Your goal =
Transcribe the entries below exactly; leave every image out.

Dataset items
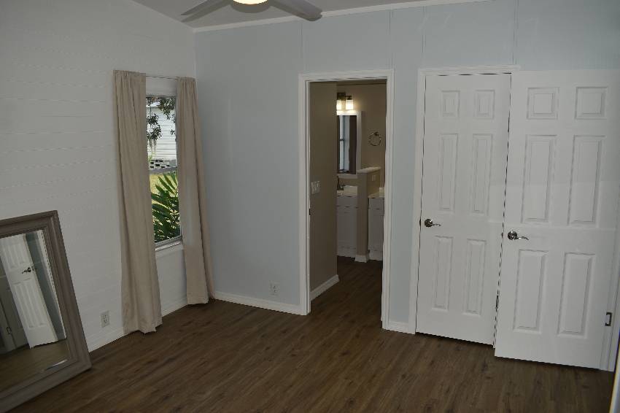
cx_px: 310
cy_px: 206
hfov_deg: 67.4
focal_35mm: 27
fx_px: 465
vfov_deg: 47.9
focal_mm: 18
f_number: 5.6
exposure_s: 1/200
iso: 100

Output for this exercise =
cx_px: 310
cy_px: 206
hfov_deg: 67.4
focal_35mm: 27
fx_px: 465
vfov_deg: 47.9
focal_mm: 18
f_number: 5.6
exposure_s: 1/200
iso: 100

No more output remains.